Esther Slevogt betrachtet das Treiben auf Berlins Bühnen

Wenn langsam die Luft der Spielzeit entweicht, sich auf den Theaterplänen die Hinweise auf die letzten Vorstellungen vieler Produktionen häufen, sammelt die Saison zugleich noch einmal alle Energie, um beim jährlichen Theatertreffen aufzutrumpfen. Waren es sonst stets die berühmten üblichen Verdächtigen, ist diesmal das Programm erstaunlich souverän gemischt. Zwar gibt’s auch heuer die berühmten großen Theater wie die Wiener Burg. Aber auch das Ballhaus Naunynstraße ist dabei und eine Produktion der freien Performancegruppe She She Pop.

Star der diesjährigen TT-Edition ist, die Spatzen pfeifen es längst von den Dächern, der Schauspieler, Medienkünstler und Regisseur Herbert Fritsch, der mit gleich zwei Inszenierungen vertreten ist: Gerhart Hauptmanns „Der Biberpelz“, in Schwerin entstanden, und Henrik Ibsens „Nora“ vom Theater Oberhausen – beides Mal unterläuft Fritsch die gutmenschlichen wie klischeehaften sozialkritischen Menschenbilder dieser beiden Klassiker des naturalistischen Theaters mit den Mitteln der Groteske. Gleichzeitig fügt er den kritisierten Verhältnissen auf diesem Weg mit geradezu diabolischer Schärfe eine Horrorvision ihrer Abgründe hinzu, und zwar eine schrecklich komische. Das Theatertreffen wird am Freitag mit Katrin Beiers Kölner Jelinek-Trilogie „Das Werk / Im Bus / Ein Sturz“ im Haus der Berliner Festspiele eröffnet.

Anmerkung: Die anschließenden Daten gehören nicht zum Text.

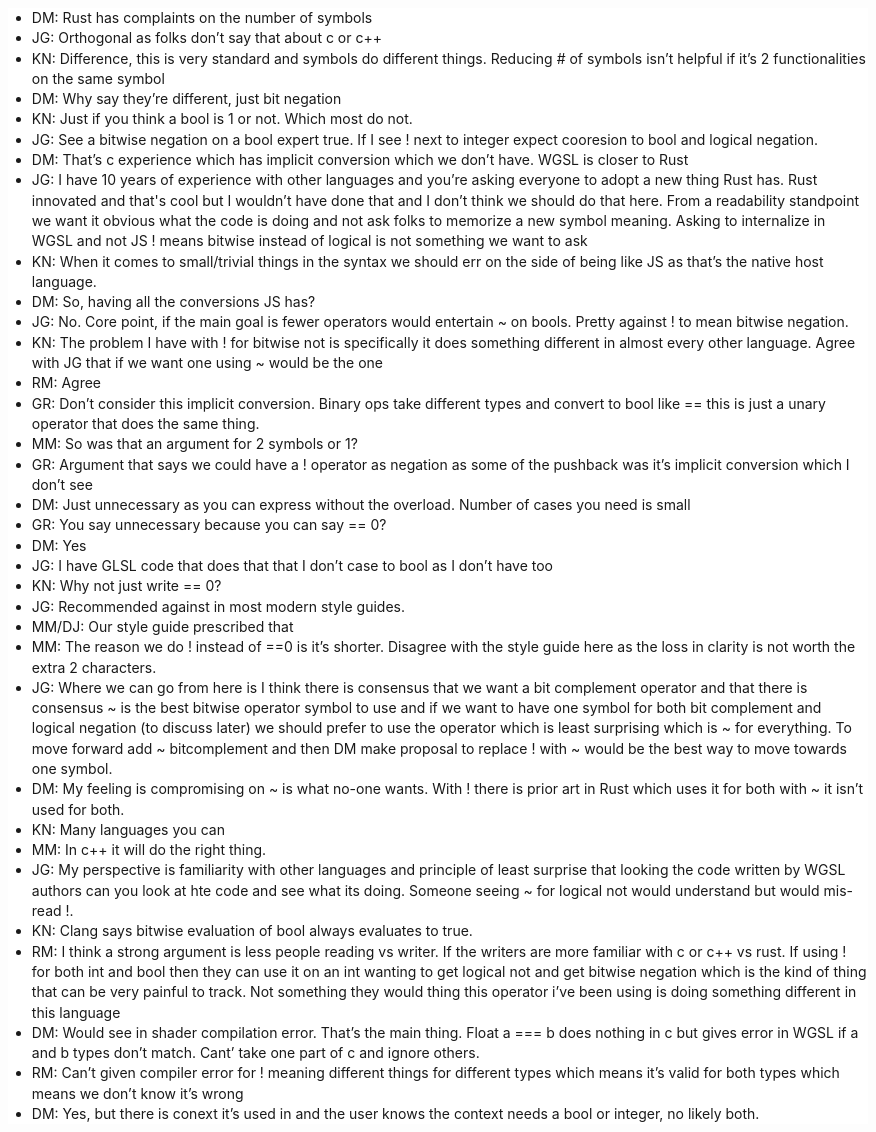 *   DM: Rust has complaints on the number of symbols
*   JG: Orthogonal as folks don’t say that about c or c++
*   KN: Difference, this is very standard and symbols do different things. Reducing # of symbols isn’t helpful if it’s 2 functionalities on the same symbol
*   DM: Why say they’re different, just bit negation
*   KN: Just if you think a bool is 1 or not. Which most do not.
*   JG: See a bitwise negation on a bool expert true. If I see ! next to integer expect cooresion to bool and logical negation.
*   DM: That’s c experience which has implicit conversion which we don’t have. WGSL is closer to Rust
*   JG: I have 10 years of experience with other languages and you’re asking everyone to adopt a new thing Rust has. Rust innovated and that's cool but I wouldn’t have done that and I don’t think we should do that here. From a readability standpoint we want it obvious what the code is doing and not ask folks to memorize a new symbol meaning. Asking to internalize in WGSL and not JS ! means bitwise instead of logical is not something we want to ask
*   KN: When it comes to small/trivial things in the syntax we should err on the side of being like JS as that’s the native host language.
*   DM: So, having all the conversions JS has?
*   JG: No. Core point, if the main goal is fewer operators would entertain ~ on bools. Pretty against ! to mean bitwise negation.
*   KN: The problem I have with ! for bitwise not is specifically it does something different in almost every other language. Agree with JG that if we want one using ~ would be the one
*   RM: Agree
*   GR: Don’t consider this implicit conversion. Binary ops take different types and convert to bool like == this is just a unary operator that does the same thing.
*   MM: So was that an argument for 2 symbols or 1?
*   GR: Argument that says we could have a ! operator as negation as some of the pushback was it’s implicit conversion which I don’t see
*   DM: Just unnecessary as you can express without the overload. Number of cases you need is small
*   GR: You say unnecessary because you can say == 0?
*   DM: Yes
*   JG: I have GLSL code that does that that I don’t case to bool as I don’t have too
*   KN: Why not just write == 0?
*   JG: Recommended against in most modern style guides.
*   MM/DJ: Our style guide prescribed that
*   MM: The reason we do ! instead of ==0 is it’s shorter. Disagree with the style guide here as the loss in clarity is not worth the extra 2 characters. 
*   JG: Where we can go from here is I think there is consensus that we want a bit complement operator and that there is consensus ~ is the best bitwise operator symbol to use and if we want to have one symbol for both bit complement and logical negation (to discuss later) we should prefer to use the operator which is least surprising which is ~ for everything. To move forward add ~ bitcomplement and then DM make proposal to replace ! with ~ would be the best way to move towards one symbol.
*   DM: My feeling is compromising on ~ is what no-one wants. With ! there is prior art in Rust which uses it for both with ~ it isn’t used for both.
*   KN: Many languages you can
*   MM: In c++ it will do the right thing.
*   JG: My perspective is familiarity with other languages and principle of least surprise that looking the code written by WGSL authors can you look at hte code and see what its doing. Someone seeing ~ for logical not would understand but would mis-read !.
*   KN: Clang says bitwise evaluation of bool always evaluates to true.
*   RM: I think a strong argument is less people reading vs writer. If the writers are more familiar with c or c++ vs rust. If using ! for both int and bool then they can use it on an int wanting to get logical not and get bitwise negation which is the kind of thing that can be very painful to track. Not something they would thing this operator i’ve been using is doing something different in this language
*   DM: Would see in shader compilation error. That’s the main thing. Float a === b does nothing in c but gives error in WGSL if a and b types don’t match. Cant’ take one part of c and ignore others.
*   RM: Can’t given compiler error for ! meaning different things for different types which means it’s valid for both types which means we don’t know it’s wrong
*   DM: Yes, but there is conext it’s used in and the user knows the context needs a bool or integer, no likely both.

Wer sich in Wilmersdorf nicht in die Schlacht um die noch vorhandenen Restkarten stürzen will, kann ans andere Ende der Stadt in die Schaubude reisen. Dort ist mit Frank Soehnle einer der bekanntesten deutschen Figurentheatermacher zu Gast. Sein „Theater des Lachens“ präsentiert mit Marionetten, die von ferne an die Skulpturen Alberto Giacomettis erinnern, eine Variation über Heinrich von Kleists berühmten Essay „Über das Marionettentheater“.

■ Theatertreffen: 6.–23. Mai, Programm: www.berlinerfestspiele.de

■ „Kleist – Über das Marionettentheatern“: Die Schaubude, Fr.–So.